[Dataset entries]
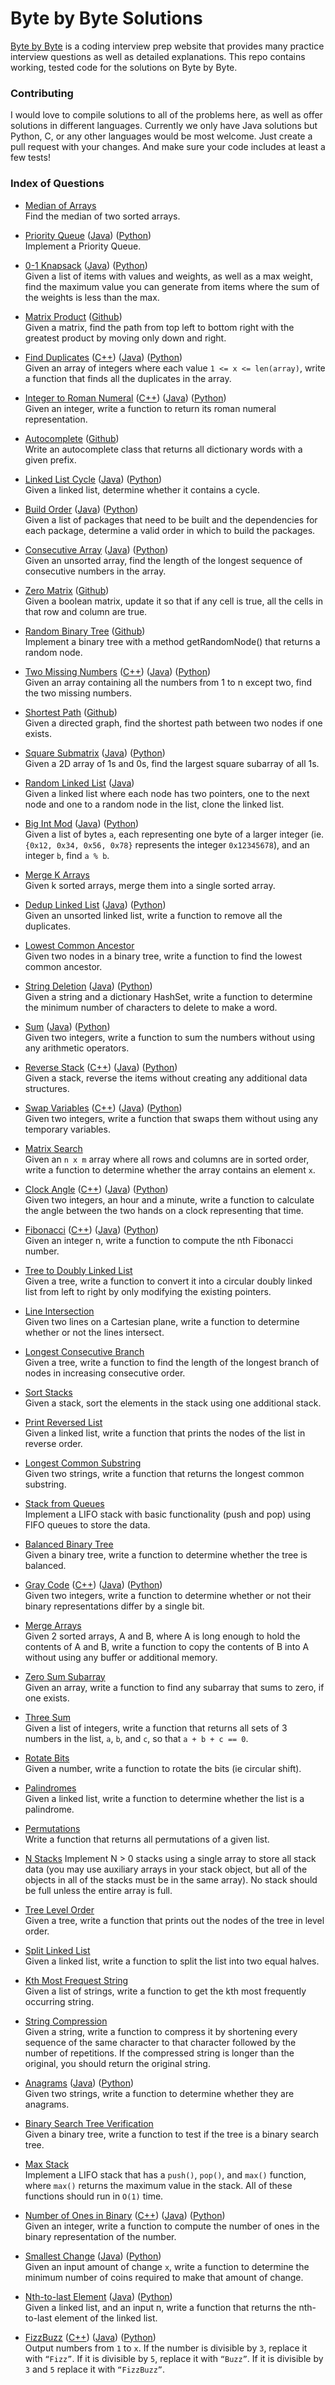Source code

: # Byte by Byte Solutions
[Byte by Byte](http://www.byte-by-byte.com) is a coding interview prep website that provides many practice interview questions as well as detailed explanations. This repo contains working, tested code for the solutions on Byte by Byte.

### Contributing
I would love to compile solutions to all of the problems here, as well as offer solutions in different languages. Currently we only have Java solutions but Python, C, or any other languages would be most welcome. Just create a pull request with your changes. And make sure your code includes at least a few tests!

### Index of Questions
* [Median of Arrays](http://www.byte-by-byte.com/median/)  
Find the median of two sorted arrays.

* [Priority Queue](http://www.byte-by-byte.com/priorityqueue/)
([Java](https://github.com/samgh/Byte-by-Byte-Solutions/blob/master/java/PriorityQueue.java))
([Python](https://github.com/samgh/Byte-by-Byte-Solutions/blob/master/python/PriorityQueue.py))<br>
Implement a Priority Queue.

* [0-1 Knapsack](http://www.byte-by-byte.com/01knapsack/)
([Java](https://github.com/samgh/Byte-by-Byte-Solutions/blob/master/java/Knapsack.java))
([Python](https://github.com/samgh/Byte-by-Byte-Solutions/blob/master/python/Knapsack.py))<br>
Given a list of items with values and weights, as well as a max weight, find the maximum value you can generate from items where the sum of the weights is less than the max.

* [Matrix Product](http://www.byte-by-byte.com/matrixproduct/)
([Github](https://github.com/samgh/Byte-by-Byte-Solutions/blob/master/java/MatrixProduct.java))<br>
Given a matrix, find the path from top left to bottom right with the greatest product by moving only down and right.

* [Find Duplicates](http://www.byte-by-byte.com/findduplicates/)
([C++](https://github.com/samgh/Byte-by-Byte-Solutions/blob/master/cpp/FindDuplicates.cpp))
([Java](https://github.com/samgh/Byte-by-Byte-Solutions/blob/master/java/FindDuplicates.java))
([Python](https://github.com/samgh/Byte-by-Byte-Solutions/blob/master/python/FindDuplicates.py))<br>
Given an array of integers where each value `1 <= x <= len(array)`, write a function that finds all the duplicates in the array.

* [Integer to Roman Numeral](http://www.byte-by-byte.com/inttoroman/)
([C++](https://github.com/samgh/Byte-by-Byte-Solutions/blob/master/cpp/IntToRoman.cpp))
([Java](https://github.com/samgh/Byte-by-Byte-Solutions/blob/master/java/IntToRoman.java))
([Python](https://github.com/samgh/Byte-by-Byte-Solutions/blob/master/pythopython/IntToRoman.py))<br>
Given an integer, write a function to return its roman numeral representation.

* [Autocomplete](http://www.byte-by-byte.com/autocomplete/) ([Github](https://github.com/samgh/Byte-by-Byte-Solutions/blob/master/java/Autocomplete.java))  
Write an autocomplete class that returns all dictionary words with a given prefix.

* [Linked List Cycle](http://www.byte-by-byte.com/listcycles/)
([Java](https://github.com/samgh/Byte-by-Byte-Solutions/blob/master/java/LinkedListCycle.java))
([Python](https://github.com/samgh/Byte-by-Byte-Solutions/blob/master/python/LinkedListCycle.py))<br>
Given a linked list, determine whether it contains a cycle.

* [Build Order](http://www.byte-by-byte.com/buildorder/)
([Java](https://github.com/samgh/Byte-by-Byte-Solutions/blob/master/java/BuildOrder.java))
([Python](https://github.com/samgh/Byte-by-Byte-Solutions/blob/master/python/BuildOrder.py))<br>
Given a list of packages that need to be built and the dependencies for each package, determine a valid order in which to build the packages.

* [Consecutive Array](http://www.byte-by-byte.com/consecutivearray/)
([Java](https://github.com/samgh/Byte-by-Byte-Solutions/blob/master/java/ConsecutiveArray.java))
([Python](https://github.com/samgh/Byte-by-Byte-Solutions/blob/master/python/ConsecutiveArray.py))<br>
Given an unsorted array, find the length of the longest sequence of consecutive numbers in the array.

* [Zero Matrix](http://www.byte-by-byte.com/zeromatrix/) ([Github](https://github.com/samgh/Byte-by-Byte-Solutions/blob/master/java/ZeroMatrix.java))  
Given a boolean matrix, update it so that if any cell is true, all the cells in that row and column are true.

* [Random Binary Tree](http://www.byte-by-byte.com/randombinarytree/) ([Github](https://github.com/samgh/Byte-by-Byte-Solutions/blob/master/java/RandomTree.java))  
Implement a binary tree with a method getRandomNode() that returns a random node.

* [Two Missing Numbers](http://www.byte-by-byte.com/twomissingnumbers/)
([C++](https://github.com/samgh/Byte-by-Byte-Solutions/blob/master/cpp/TwoMissingNumbers.cpp))
([Java](https://github.com/samgh/Byte-by-Byte-Solutions/blob/master/java/TwoMissingNumbers.java))
([Python](https://github.com/samgh/Byte-by-Byte-Solutions/blob/master/python/TwoMissingNumbers.py))<br>
Given an array containing all the numbers from 1 to n except two, find the two missing numbers.

* [Shortest Path](http://www.byte-by-byte.com/shortestpath/) ([Github](https://github.com/samgh/Byte-by-Byte-Solutions/blob/master/java/ShortestPath.java))  
Given a directed graph, find the shortest path between two nodes if one exists.

* [Square Submatrix](http://www.byte-by-byte.com/squaresubmatrix/)
([Java](https://github.com/samgh/Byte-by-Byte-Solutions/blob/master/java/SquareSubmatrix.java))
([Python](https://github.com/samgh/Byte-by-Byte-Solutions/blob/master/python/SquareSubmatrix.py))<br>
Given a 2D array of 1s and 0s, find the largest square subarray of all 1s.

* [Random Linked List](http://www.byte-by-byte.com/randomlinkedlist/)
([Java](https://github.com/samgh/Byte-by-Byte-Solutions/blob/master/java/RandomLinkedList.java))<br>
Given a linked list where each node has two pointers, one to the next node and one to a random node in the list, clone the linked list.

* [Big Int Mod](http://www.byte-by-byte.com/bigintmod/)
([Java](https://github.com/samgh/Byte-by-Byte-Solutions/blob/master/java/BigIntMod.java))
([Python](https://github.com/samgh/Byte-by-Byte-Solutions/blob/master/python/BigIntMod.py))<br>
Given a list of bytes `a`, each representing one byte of a larger integer (ie. `{0x12, 0x34, 0x56, 0x78}` represents the integer `0x12345678`), and an integer `b`, find `a % b`.

* [Merge K Arrays](http://www.byte-by-byte.com/mergekarrays/)  
Given k sorted arrays, merge them into a single sorted array.

* [Dedup Linked List](http://www.byte-by-byte.com/deduplinkedlist/)
([Java](https://github.com/samgh/Byte-by-Byte-Solutions/blob/master/java/DedupLinkedList.java))
([Python](https://github.com/samgh/Byte-by-Byte-Solutions/blob/master/python/DedupLinkedList.py))<br>
Given an unsorted linked list, write a function to remove all the duplicates.

* [Lowest Common Ancestor](http://www.byte-by-byte.com/lowestcommonancestor/)  
Given two nodes in a binary tree, write a function to find the lowest common ancestor.

* [String Deletion](http://www.byte-by-byte.com/stringdeletion/)
([Java](https://github.com/samgh/Byte-by-Byte-Solutions/blob/master/java/StringDeletion.java))
([Python](https://github.com/samgh/Byte-by-Byte-Solutions/blob/master/python/StringDeletion.py))<br>
Given a string and a dictionary HashSet, write a function to determine the minimum number of characters to delete to make a word.

* [Sum](http://www.byte-by-byte.com/sum/)
([Java](https://github.com/samgh/Byte-by-Byte-Solutions/blob/master/java/Sum.java))
([Python](https://github.com/samgh/Byte-by-Byte-Solutions/blob/master/python/Sum.py))<br>
Given two integers, write a function to sum the numbers without using any arithmetic operators.

* [Reverse Stack](http://www.byte-by-byte.com/reversestack/)
([C++](https://github.com/samgh/Byte-by-Byte-Solutions/blob/master/cpp/ReverseStack.cpp))
([Java](https://github.com/samgh/Byte-by-Byte-Solutions/blob/master/java/ReverseStack.java))
([Python](https://github.com/samgh/Byte-by-Byte-Solutions/blob/master/python/ReverseStack.py))<br>
Given a stack, reverse the items without creating any additional data structures.

* [Swap Variables](http://www.byte-by-byte.com/swapvariables/)
([C++](https://github.com/samgh/Byte-by-Byte-Solutions/blob/master/cpp/SwapVariables.cpp))
([Java](https://github.com/samgh/Byte-by-Byte-Solutions/blob/master/java/SwapVariables.java))
([Python](https://github.com/samgh/Byte-by-Byte-Solutions/blob/master/python/SwapVariables.py))<br>
Given two integers, write a function that swaps them without using any temporary variables.

* [Matrix Search](http://www.byte-by-byte.com/matrixsearch/)  
Given an `n x m` array where all rows and columns are in sorted order, write a function to determine whether the array contains an element `x`.

* [Clock Angle](http://www.byte-by-byte.com/clockangle/)
([C++](https://github.com/samgh/Byte-by-Byte-Solutions/blob/master/cpp/ClockAngle.cpp))
([Java](https://github.com/samgh/Byte-by-Byte-Solutions/blob/master/java/ClockAngle.java))
([Python](https://github.com/samgh/Byte-by-Byte-Solutions/blob/master/python/ClockAngle.py))<br>
Given two integers, an hour and a minute, write a function to calculate the angle between the two hands on a clock representing that time.

* [Fibonacci](http://www.byte-by-byte.com/fibonacci/)
([C++](https://github.com/samgh/Byte-by-Byte-Solutions/blob/master/cpp/Fibonacci.cpp))
([Java](https://github.com/samgh/Byte-by-Byte-Solutions/blob/master/java/Fibonacci.java))
([Python](https://github.com/samgh/Byte-by-Byte-Solutions/blob/master/python/Fibonacci.py))<br>
Given an integer n, write a function to compute the nth Fibonacci number.

* [Tree to Doubly Linked List](http://www.byte-by-byte.com/treetolist/)  
Given a tree, write a function to convert it into a circular doubly linked list from left to right by only modifying the existing pointers.

* [Line Intersection](http://www.byte-by-byte.com/lineintersection/)  
Given two lines on a Cartesian plane, write a function to determine whether or not the lines intersect.

* [Longest Consecutive Branch](http://www.byte-by-byte.com/longestbranch/)  
Given a tree, write a function to find the length of the longest branch of nodes in increasing consecutive order.

* [Sort Stacks](http://www.byte-by-byte.com/sortstacks/)  
Given a stack, sort the elements in the stack using one additional stack.

* [Print Reversed List](http://www.byte-by-byte.com/printreversedlist/)  
Given a linked list, write a function that prints the nodes of the list in reverse order.

* [Longest Common Substring](http://www.byte-by-byte.com/longestsubstring/)  
Given two strings, write a function that returns the longest common substring.

* [Stack from Queues](http://www.byte-by-byte.com/stackfromqueues/)  
Implement a LIFO stack with basic functionality (push and pop) using FIFO queues to store the data.

* [Balanced Binary Tree](http://www.byte-by-byte.com/balancedtree/)  
Given a binary tree, write a function to determine whether the tree is balanced.

* [Gray Code](http://www.byte-by-byte.com/graycode/)
([C++](https://github.com/samgh/Byte-by-Byte-Solutions/blob/master/cpp/GrayCode.cpp))
([Java](https://github.com/samgh/Byte-by-Byte-Solutions/blob/master/java/GrayCode.java))
([Python](https://github.com/samgh/Byte-by-Byte-Solutions/blob/master/python/GrayCode.py))<br>
Given two integers, write a function to determine whether or not their binary representations differ by a single bit.

* [Merge Arrays](http://www.byte-by-byte.com/mergearrays/)  
Given 2 sorted arrays, A and B, where A is long enough to hold the contents of A and B, write a function to copy the contents of B into A without using any buffer or additional memory.

* [Zero Sum Subarray](http://www.byte-by-byte.com/zerosum/)  
Given an array, write a function to find any subarray that sums to zero, if one exists.

* [Three Sum](http://www.byte-by-byte.com/threesum/)  
Given a list of integers, write a function that returns all sets of 3 numbers in the list, `a`, `b`, and `c`, so that `a + b + c == 0`.

* [Rotate Bits](http://www.byte-by-byte.com/rotatebits/)  
Given a number, write a function to rotate the bits (ie circular shift).

* [Palindromes](http://www.byte-by-byte.com/palindromes/)  
Given a linked list, write a function to determine whether the list is a palindrome.

* [Permutations](http://www.byte-by-byte.com/permutations/)  
Write a function that returns all permutations of a given list.

* [N Stacks](http://www.byte-by-byte.com/nstacks/)
Implement N > 0 stacks using a single array to store all stack data (you may use auxiliary arrays in your stack object, but all of the objects in all of the stacks must be in the same array). No stack should be full unless the entire array is full.

* [Tree Level Order](http://www.byte-by-byte.com/treelevelorder/)  
Given a tree, write a function that prints out the nodes of the tree in level order.

* [Split Linked List](http://www.byte-by-byte.com/splitlinkedlist/)  
Given a linked list, write a function to split the list into two equal halves.

* [Kth Most Frequest String](http://www.byte-by-byte.com/kthmostfrequentstring/)  
Given a list of strings, write a function to get the kth most frequently occurring string.

* [String Compression](http://www.byte-by-byte.com/stringcompression/)  
Given a string, write a function to compress it by shortening every sequence of the same character to that character followed by the number of repetitions. If the compressed string is longer than the original, you should return the original string.

* [Anagrams](http://www.byte-by-byte.com/anagrams/)
([Java](https://github.com/samgh/Byte-by-Byte-Solutions/blob/master/java/Anagrams.java))
([Python](https://github.com/samgh/Byte-by-Byte-Solutions/blob/master/python/Anagrams.py))<br>
Given two strings, write a function to determine whether they are anagrams.

* [Binary Search Tree Verification](http://www.byte-by-byte.com/binarysearchtree/)  
Given a binary tree, write a function to test if the tree is a binary search tree.

* [Max Stack](http://www.byte-by-byte.com/maxstack/)  
Implement a LIFO stack that has a `push()`, `pop()`, and `max()` function, where `max()` returns the maximum value in the stack. All of these functions should run in `O(1)` time.

* [Number of Ones in Binary](http://www.byte-by-byte.com/onesinbinary/)
([C++](https://github.com/samgh/Byte-by-Byte-Solutions/blob/master/cpp/OnesInBinary.cpp))
([Java](https://github.com/samgh/Byte-by-Byte-Solutions/blob/master/java/OnesInBinary.java))
([Python](https://github.com/samgh/Byte-by-Byte-Solutions/blob/master/python/OnesInBinary.py))<br>
Given an integer, write a function to compute the number of ones in the binary representation of the number.

* [Smallest Change](http://www.byte-by-byte.com/smallestchange/)
([Java](https://github.com/samgh/Byte-by-Byte-Solutions/blob/master/java/SmallestChange.java))
([Python](https://github.com/samgh/Byte-by-Byte-Solutions/blob/master/python/SmallestChange.py))<br>
Given an input amount of change `x`, write a function to determine the minimum number of coins required to make that amount of change.

* [Nth-to-last Element](http://www.byte-by-byte.com/nthtolastelement)
([Java](https://github.com/samgh/Byte-by-Byte-Solutions/blob/master/java/NthToLast.java))
([Python](https://github.com/samgh/Byte-by-Byte-Solutions/blob/master/python/NthToLast.py))<br>
Given a linked list, and an input n, write a function that returns the nth-to-last element of the linked list.

* [FizzBuzz](http://www.byte-by-byte.com/fizzbuzz/)
([C++](https://github.com/samgh/Byte-by-Byte-Solutions/blob/master/cpp/FizzBuzz.cpp))
([Java](https://github.com/samgh/Byte-by-Byte-Solutions/blob/master/java/FizzBuzz.java))
([Python](https://github.com/samgh/Byte-by-Byte-Solutions/blob/master/python/FizzBuzz.py))<br>
Output numbers from `1` to `x`. If the number is divisible by `3`, replace it with `“Fizz”`. If it is divisible by `5`, replace it with `“Buzz”`. If it is divisible by `3` and `5` replace it with `“FizzBuzz”`.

• **PROBLEM TO SOLVE**
Scan the data, and report each line that uses the word "representing".

• **ANSWER BELOW**
Given a list of bytes `a`, each representing one byte of a larger integer (ie. `{0x12, 0x34, 0x56, 0x78}` represents the integer `0x12345678`), and an integer `b`, find `a % b`.
Given two integers, an hour and a minute, write a function to calculate the angle between the two hands on a clock representing that time.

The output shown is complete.